**** RECORDS SHOWN

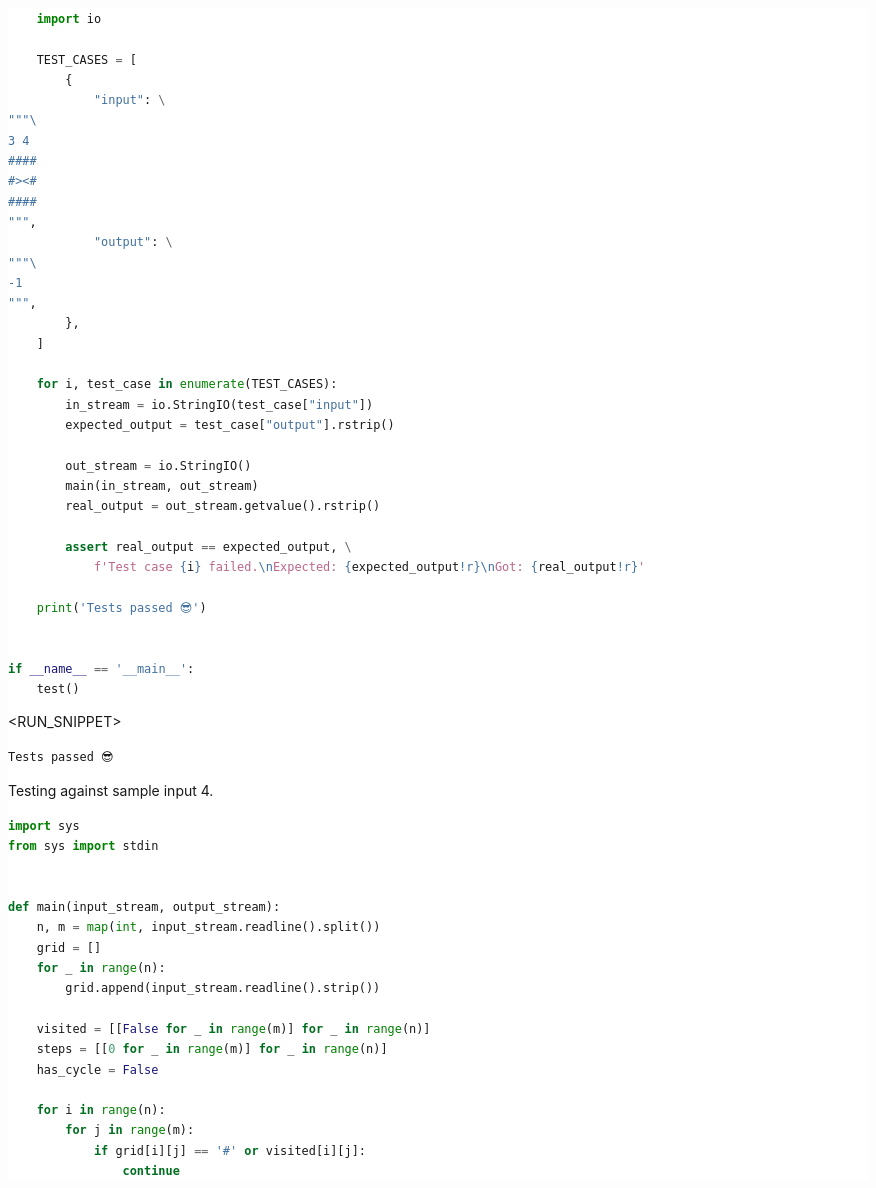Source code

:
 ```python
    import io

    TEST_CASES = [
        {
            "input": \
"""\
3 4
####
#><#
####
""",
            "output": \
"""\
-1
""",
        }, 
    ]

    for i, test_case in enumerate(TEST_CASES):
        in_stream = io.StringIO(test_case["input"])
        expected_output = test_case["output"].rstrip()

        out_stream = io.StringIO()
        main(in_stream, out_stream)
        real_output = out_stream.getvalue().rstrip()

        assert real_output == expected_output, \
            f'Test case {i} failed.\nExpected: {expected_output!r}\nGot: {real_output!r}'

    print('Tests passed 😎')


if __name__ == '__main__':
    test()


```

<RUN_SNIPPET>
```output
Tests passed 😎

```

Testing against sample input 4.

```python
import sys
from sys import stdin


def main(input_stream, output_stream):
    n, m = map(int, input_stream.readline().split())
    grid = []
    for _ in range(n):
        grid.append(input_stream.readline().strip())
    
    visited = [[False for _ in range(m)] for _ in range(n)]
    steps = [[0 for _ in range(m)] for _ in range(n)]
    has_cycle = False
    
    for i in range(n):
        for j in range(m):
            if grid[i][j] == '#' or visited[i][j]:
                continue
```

********

» ACTION ITEM
The reply should hold every entry above, given again exactly, but not a single picture.

» EXPECTED ANSWER
Source code

:
 ```python
    import io

    TEST_CASES = [
        {
            "input": \
"""\
3 4
####
#><#
####
""",
            "output": \
"""\
-1
""",
        }, 
    ]

    for i, test_case in enumerate(TEST_CASES):
        in_stream = io.StringIO(test_case["input"])
        expected_output = test_case["output"].rstrip()

        out_stream = io.StringIO()
        main(in_stream, out_stream)
        real_output = out_stream.getvalue().rstrip()

        assert real_output == expected_output, \
            f'Test case {i} failed.\nExpected: {expected_output!r}\nGot: {real_output!r}'

    print('Tests passed 😎')


if __name__ == '__main__':
    test()


```

<RUN_SNIPPET>
```output
Tests passed 😎

```

Testing against sample input 4.

```python
import sys
from sys import stdin


def main(input_stream, output_stream):
    n, m = map(int, input_stream.readline().split())
    grid = []
    for _ in range(n):
        grid.append(input_stream.readline().strip())
    
    visited = [[False for _ in range(m)] for _ in range(n)]
    steps = [[0 for _ in range(m)] for _ in range(n)]
    has_cycle = False
    
    for i in range(n):
        for j in range(m):
            if grid[i][j] == '#' or visited[i][j]:
                continue
```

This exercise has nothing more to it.